Few Catholic churches welcome new people. Few have so much as a post-mass coffee--they're sacramental filling stations, and that's that. Few make any real effort to reach out to them, or to lapsed Catholics who wander in
This conversation goes back at least as far as the 1970s. When I was studying theology the narrative was framed as "mission or maintenance". The image of the sacramental filling station was definitely identified with maintenance.
There is a crying need for such a book
Yes, we probably lack thoughtful but accessible authors. I'm currently very taken with the Franciscan-based thinking of Richard Rohr, particularly his latest book, The Divine Dance, but I'm not sure how accessible it would seem to a complete outsider - ironic, really, as one of his aims is to abolish the insider/outsider identity dichotomy.
I followed your comments looking for discussions and books about evangelism--wound up frustrated that although there are loads of books I could find few reviews and discussion, so I started a new group which I pray you will visit and contribute to.
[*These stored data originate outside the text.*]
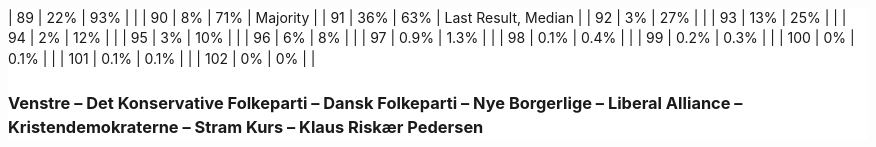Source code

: | 89 | 22% | 93% |  |
| 90 | 8% | 71% | Majority |
| 91 | 36% | 63% | Last Result, Median |
| 92 | 3% | 27% |  |
| 93 | 13% | 25% |  |
| 94 | 2% | 12% |  |
| 95 | 3% | 10% |  |
| 96 | 6% | 8% |  |
| 97 | 0.9% | 1.3% |  |
| 98 | 0.1% | 0.4% |  |
| 99 | 0.2% | 0.3% |  |
| 100 | 0% | 0.1% |  |
| 101 | 0.1% | 0.1% |  |
| 102 | 0% | 0% |  |

### Venstre – Det Konservative Folkeparti – Dansk Folkeparti – Nye Borgerlige – Liberal Alliance – Kristendemokraterne – Stram Kurs – Klaus Riskær Pedersen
Also, you got me searching into Catechism. I spent about 20 years on our parish RCIA team, so I have a few thoughts--but mostly along the line of thought that most generalizations are used foolishly or deceitfully, and the sacramental filling station remark I consider obnoxious when you consider the demands on the pastor of even a small parish.
I would agree there is a very unfortunate lack of integration between many parishes and such separate Church functions as Catholic Services, missionary services, and monasteries, and this is sad, a big mistake, and needs correction both by parishes seeking more programs to better acquaint parishioners with other regional Church organizations, and those organizations to contribute to the education and motivation of nearby parishioners.
Somewhere here at LT there must be a better place to discuss the Pope's rebranding interests, and how recent emphasis on Ecumenism undermines Evangelism.
I've encounter several praises of Richard Rohr, but haven't found any compelling reviews yet--could you wrote one--or point me in the right direction?
Could you give us the link, please, or at least the name of the group?
when you consider the demands on the pastor of even a small parish
I would rather say, "when you consider the demands that the current models of ministry make on the pastor".
Somewhere here at LT there must be a better places to discuss the Pope's rebranding interests
There is an ongoing thread about Francis in general on the Catholic Tradition group at http://www.librarything.com/topic/245267
recent emphasis on Ecumenism undermines Evangelism
That's certainly not my experience. I would rather say that the two are complementary.
I would be most grateful for your support, suggested readings, and comments. If you search for books on Evangelism at LT, you'll find quite a number of books, but very few member-owners and almost never a review.
Your posts on Pope Francis' activities in 'Tradition' are much appreciated and I follow them closely, even though I struggle with temptation to post against some of his issues.